Look through the material below and copy exactly the lines from the line with "BOARD OF ELECTIONS" to the line with "Page 1 of 3", those two lines included.

--

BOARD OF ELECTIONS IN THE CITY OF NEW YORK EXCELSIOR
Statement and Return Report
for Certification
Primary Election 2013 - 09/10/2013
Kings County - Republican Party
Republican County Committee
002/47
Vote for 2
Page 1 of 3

--

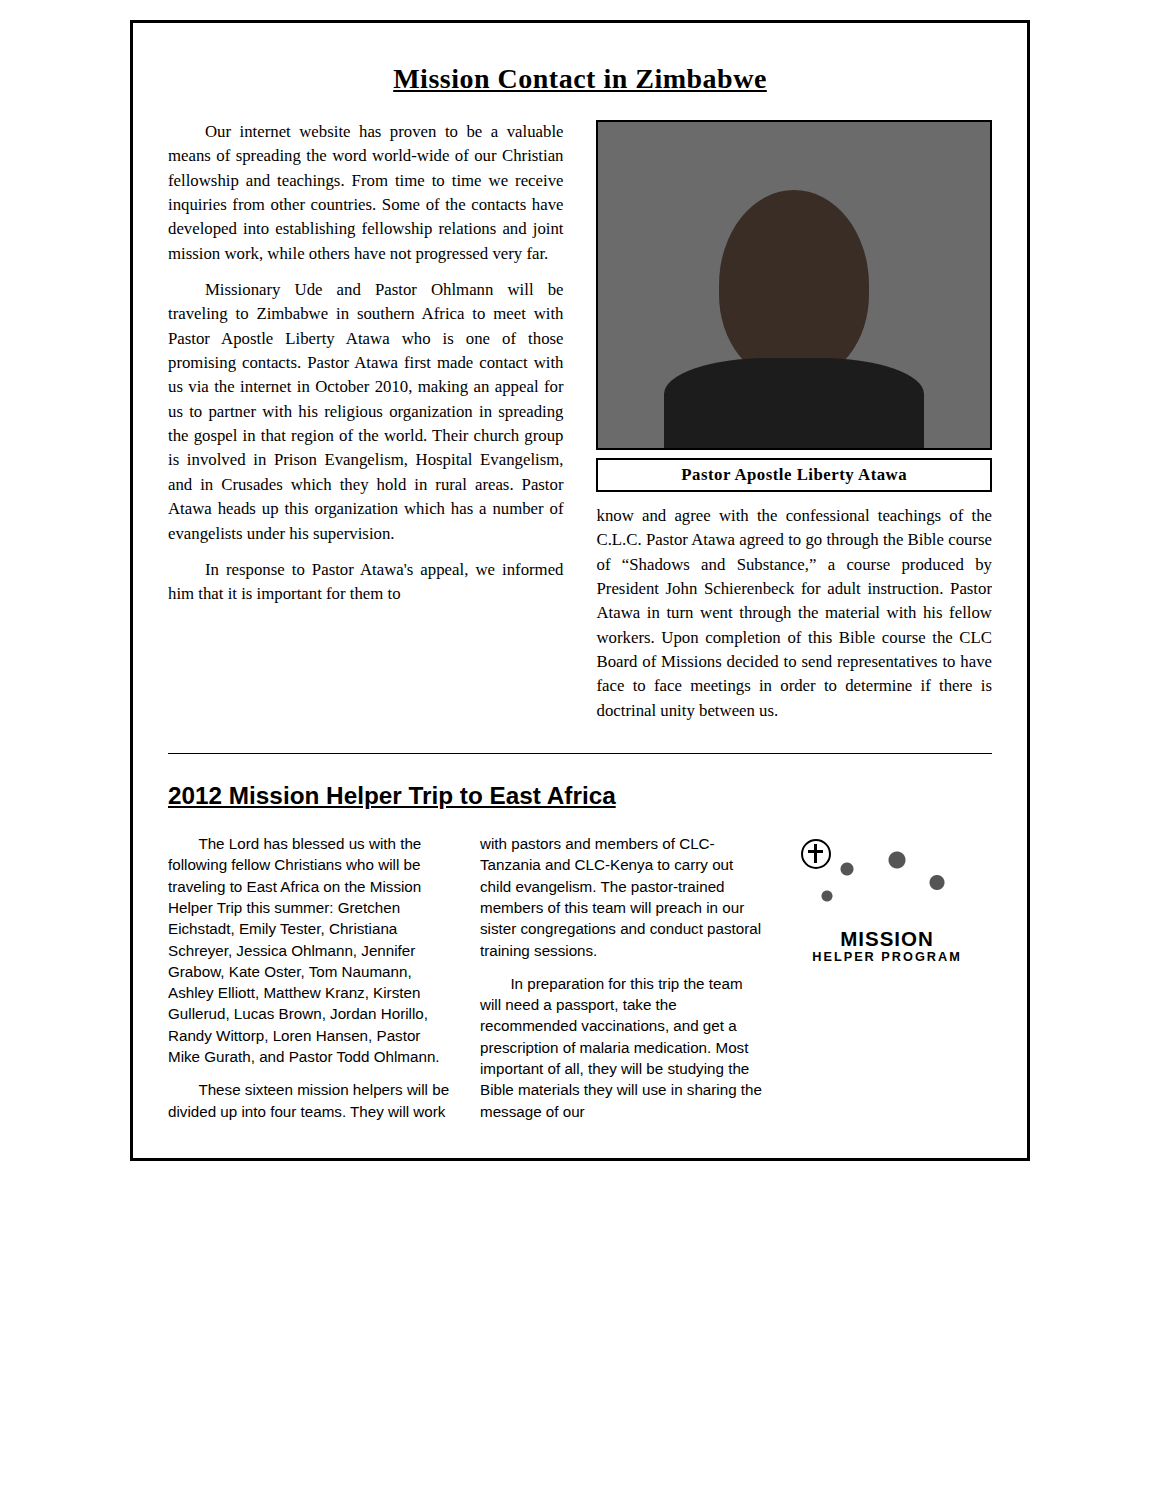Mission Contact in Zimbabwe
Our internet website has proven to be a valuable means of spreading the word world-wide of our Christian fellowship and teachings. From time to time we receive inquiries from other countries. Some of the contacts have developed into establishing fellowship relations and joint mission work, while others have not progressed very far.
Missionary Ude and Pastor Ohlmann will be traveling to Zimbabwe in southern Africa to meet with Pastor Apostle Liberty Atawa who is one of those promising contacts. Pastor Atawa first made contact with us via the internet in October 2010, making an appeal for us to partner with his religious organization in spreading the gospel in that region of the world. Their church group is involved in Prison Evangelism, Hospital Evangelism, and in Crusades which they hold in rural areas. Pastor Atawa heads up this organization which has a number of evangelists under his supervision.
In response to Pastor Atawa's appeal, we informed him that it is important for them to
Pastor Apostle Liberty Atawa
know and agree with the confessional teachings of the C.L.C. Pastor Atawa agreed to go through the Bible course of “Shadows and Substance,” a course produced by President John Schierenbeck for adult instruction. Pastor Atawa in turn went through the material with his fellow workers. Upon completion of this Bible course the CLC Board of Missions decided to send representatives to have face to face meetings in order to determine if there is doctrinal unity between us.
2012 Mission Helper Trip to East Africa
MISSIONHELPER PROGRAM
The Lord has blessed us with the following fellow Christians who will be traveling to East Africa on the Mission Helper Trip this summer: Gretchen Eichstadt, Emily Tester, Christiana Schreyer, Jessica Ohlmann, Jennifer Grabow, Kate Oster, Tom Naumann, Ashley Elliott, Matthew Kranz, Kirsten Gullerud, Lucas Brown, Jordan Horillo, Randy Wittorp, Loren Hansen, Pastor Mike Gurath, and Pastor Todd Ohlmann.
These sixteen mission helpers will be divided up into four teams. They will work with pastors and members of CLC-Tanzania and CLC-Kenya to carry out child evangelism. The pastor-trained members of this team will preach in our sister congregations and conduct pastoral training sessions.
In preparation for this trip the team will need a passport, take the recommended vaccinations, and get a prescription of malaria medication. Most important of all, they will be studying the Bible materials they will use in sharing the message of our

--

Solved problem
BOARD OF ELECTIONS IN THE CITY OF NEW YORK EXCELSIOR
Statement and Return Report
for Certification
Primary Election 2013 - 09/10/2013
Kings County - Republican Party
Republican County Committee
002/47
Vote for 2
Page 1 of 3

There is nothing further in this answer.